国土交通省は2025年度の予算として、南海トラフ巨大地震などの対策や密集市街地対策の他、住宅・建物の耐震化に予算を大きく要求しています。道路沿いの建物の耐震化や「住宅・建築物防災力緊急促進事業」として住宅の耐震改修を進める方針です。このように既存住宅の耐震化も進む可能性があります。

高まる建物管理と会社選びの重要性

最新の建築技術が高くなっているからと言って、どんなマンションでも寿命が高いとは限りません。マンションの建物部分は時間の経過と共に劣化していきますが、建物の管理によってその寿命も大きく伸ばす事が可能となります。つまり長い資産寿命が期待される中で「建物管理の重要性」が増してきています。

ワンルームマンションもファミリーマンションと同様に建築計画の段階において長期修繕計画が策定されていますので、計画的に建物のメンテナンスが行われます。また必要な費用は修繕積立金として毎月積み立てられてられる事になります。
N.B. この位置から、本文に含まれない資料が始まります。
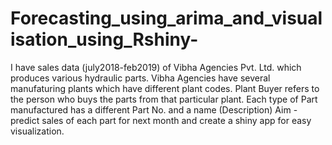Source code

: # Forecasting_using_arima_and_visualisation_using_Rshiny-
I have sales data (july2018-feb2019) of Vibha Agencies Pvt. Ltd. which produces various hydraulic parts. 
Vibha Agencies have several manufaturing plants which have different plant codes. 
Plant Buyer refers to the person who buys the parts from that particular plant.
Each type of Part manufactured has a different Part No. and a name (Description)
Aim - predict sales of each part for next month and create a shiny app for easy visualization.

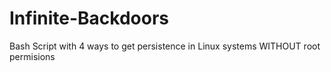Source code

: # Infinite-Backdoors
Bash Script with 4 ways to get persistence in Linux systems WITHOUT root permisions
建物の管理は管理組合で行いますが、実際の業務は管理会社に委託されて行われます。ワンルームマンションのオーナー様はマンションに住んでいない事が多いため、管理会社の選定も重要となってきます。

また同じマンションでも一つの会社で多くの供給をしている会社は、それだけ管理棟数が多いので、一定の時期に一定の発注ができるので、コストのダウンサイジング化ができる場合もあります。

建物管理のコストは上昇傾向に

建物の維持管理に必要な修繕費は建築費の上昇とともに上昇傾向にあります。毎月支払う修繕積立金も不足する事態も発生しています。

修繕積立金は「均等積立方式」「段階増額積立方式」の2種類があります。「段階増額積立方式」の場合は当初修繕積立金を安く設定しており、後から増額する方式です。

修繕積立金はマンション経営にも必要な経費ですので、将来の増額にも備える必要もあります。修繕積立金が高いと毎月のキャッシュフローが低下し、敬遠され気味ですが、実はマンションの資産価値を守る重要な経費となっています。

但し同じマンションでも共用部が豪華なマンションとシンプルなマンションとでは維持管理費も当然変わってきます。ワンルームマンションでも多いシンプルな四角い形状である「板状型マンション」などは、複雑な形状のマンションと比べて修繕費も安い傾向にあると言えます。

進むマンションの維持管理の促進と資産寿命

今回のコラムを総括いたしますと、これからの時代のマンションの選択肢として大切な要件はキーワードとして「資産寿命の長さ」が挙げられます。

民間部門における建物管理の質の向上もさることながら、近年では行政部門における維持管理の促進政策も進んでいます。例えばマンションの建替え要件の緩和、また比較的新しい制度としてはマンションにおける敷地売却権制度(※3)の出現など官民両方のベクトルからマンションの資産価値キープが進んでいます。

健康管理と同様、資産の管理に改めて目配りする事が大切と考えます。